Zum Jahresbeginn 2024 hat sich der Einbruch der Baustoffnachfrage fortgesetzt. Im ersten Quartal 2024 war ein weiterer Rückgang der Baustoff-Steine-Erden-Produktion gegenüber dem Vorjahr von 15,3 Prozent zu verzeichnen. Sub-Sektoren, die vor allem in den Wohnungsbau liefern, mussten auch in den ersten drei Monaten dieses Jahres gegenüber den ohnehin schwachen Vorjahresmonaten Rückgänge von 30 bis teilweise 60 Prozent verkraften. Die Perspektiven bleiben vorerst negativ. So nahmen die jüngsten Zahlen zu den Baugenehmigungen weiter ab: Bis einschließlich Februar 2024 sank die Zahl um 24 Prozent. Angesichts dessen muss davon ausgegangen werden, dass die Baukrise nicht kurzfristig überwunden wird, wobei sich die Bausegmente weiter unterschiedlich entwickeln dürften. Während die Aussichten für den Wohnungsbau schwach bleiben, dürften die Rückgänge im Nichtwohn-Hochbau weniger stark ausfallen, da das Segment insgesamt weniger zinssensibel reagiert. Die Aussichten für den Tiefbau sind verhalten positiv: So sind erhebliche Investitionen in die Sanierung des Bahnnetzes und den Ausbau der Energieinfrastruktur geplant. Für die Baustoff-Steine-Erden-Industrie erwartet der bbs einen Produktionsrückgang in 2024 in Höhe von 5 bis 10 % gegenüber dem Vorjahr.

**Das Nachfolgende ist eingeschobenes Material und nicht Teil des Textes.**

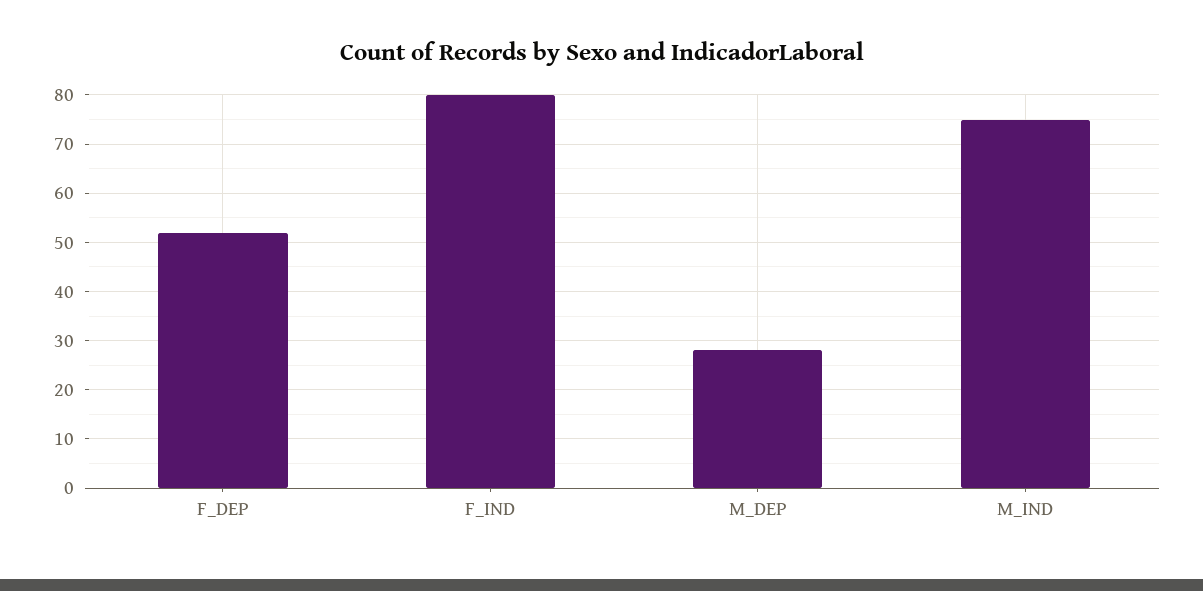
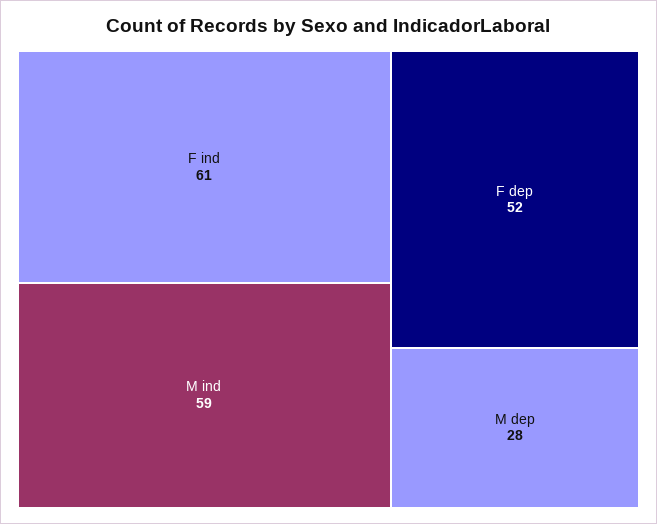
F_IND: 80 -> 61
M_IND: 75 -> 59

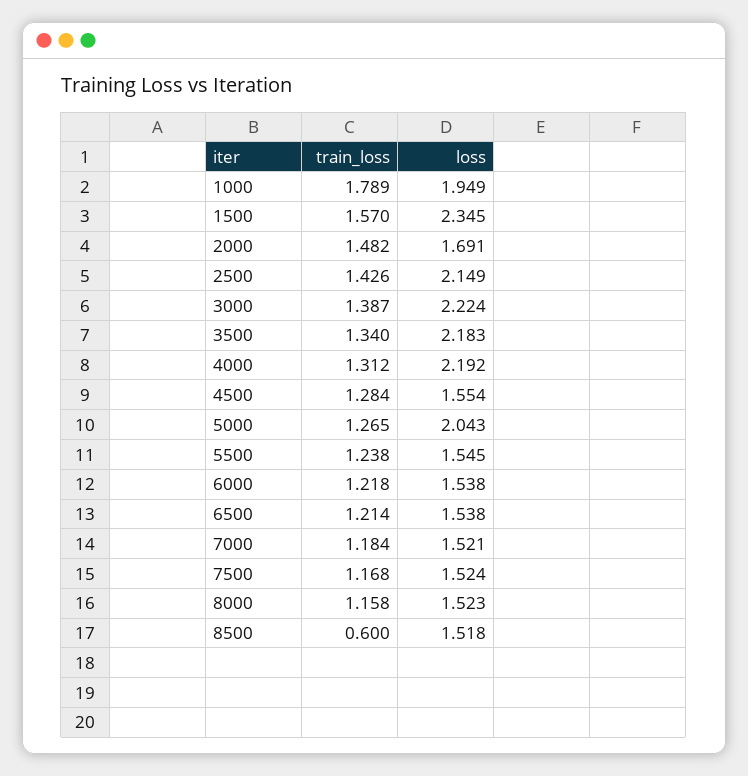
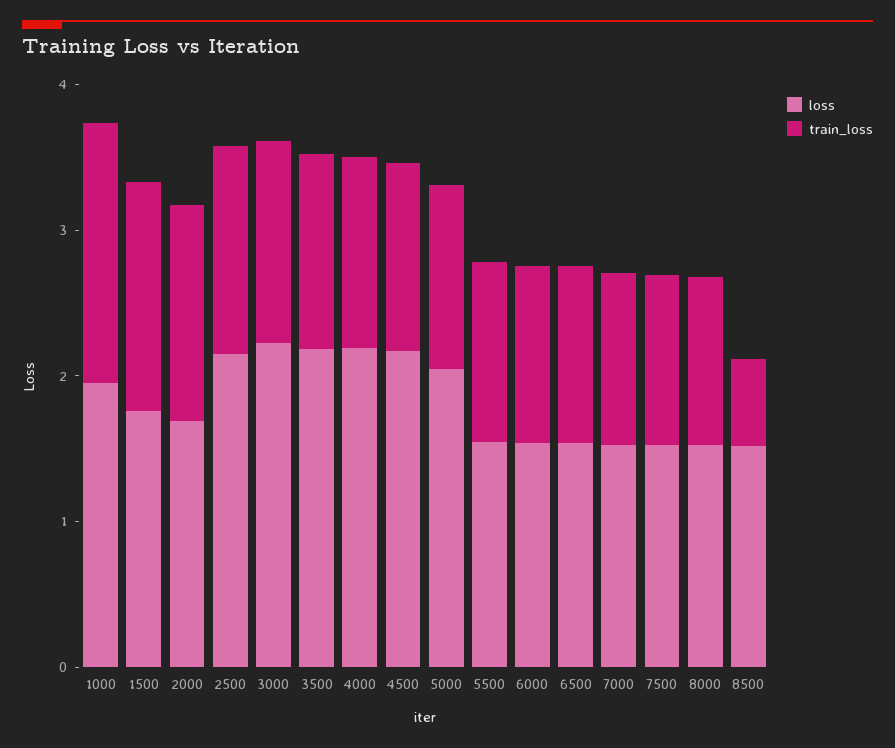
loss, 1500: 2.345 -> 1.8
loss, 4500: 1.554 -> 2.2

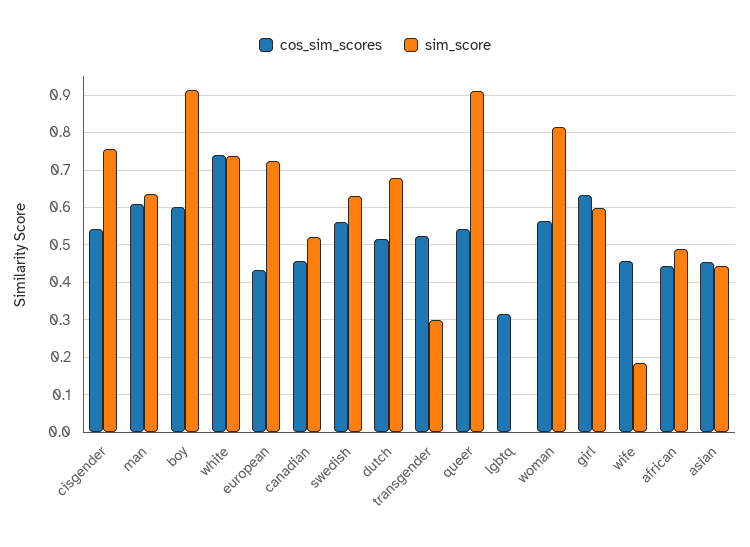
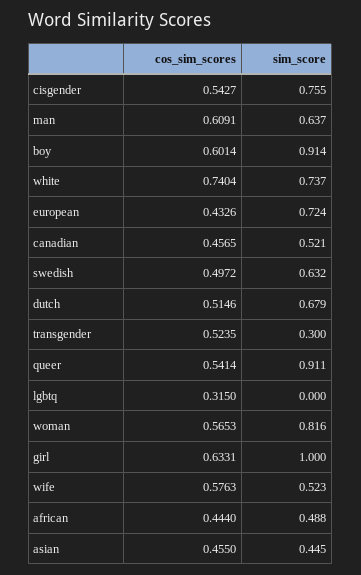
cos_sim_scores, swedish: 0.56 -> 0.4972
sim_score, girl: 0.6 -> 1
cos_sim_scores, wife: 0.46 -> 0.5763
sim_score, wife: 0.18 -> 0.523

Forderungen an die Baupolitik
Die aktuelle Krise im Wohnungsbau hat erhebliche soziale und wirtschaftliche Auswirkungen. Die Verknappung von Wohnraum durch den viel zu geringen Neubau dürfte die Mieten weiter deutlich steigen lassen und ist ein Hemmschuh für die Zuwanderung in den Arbeitsmarkt. Zwar hat die Bundesregierung bereits Maßnahmen zur Stabilisierung der Bautätigkeit eingeleitet, etwa durch die befristete Einführung der degressiven Abschreibung im Mietwohnungsbau und die geplante Ausweitung der KfW-Förderung. Eine Herausforderung sind jedoch weiterhin die stark gestiegenen Zinsen. Um das Bauen wieder anzukurbeln, könnte ein breit angelegtes Zinsverbilligungsprogramm einen wichtigen Beitrag leisten. Zudem müssen alle Baunebenkosten wie etwa die Grunderwerbsteuer auf den Prüfstand. Im Bereich des öffentlichen Baus ist die verlässliche Finanzierungsperspektive von zentraler Bedeutung: Hier bedarf es klarer Signale der Politik für eine bedarfsgerechte Mittelbereitstellung, damit die notwendigen Kapazitäten in der Bauwirtschaft vorgehalten werden können.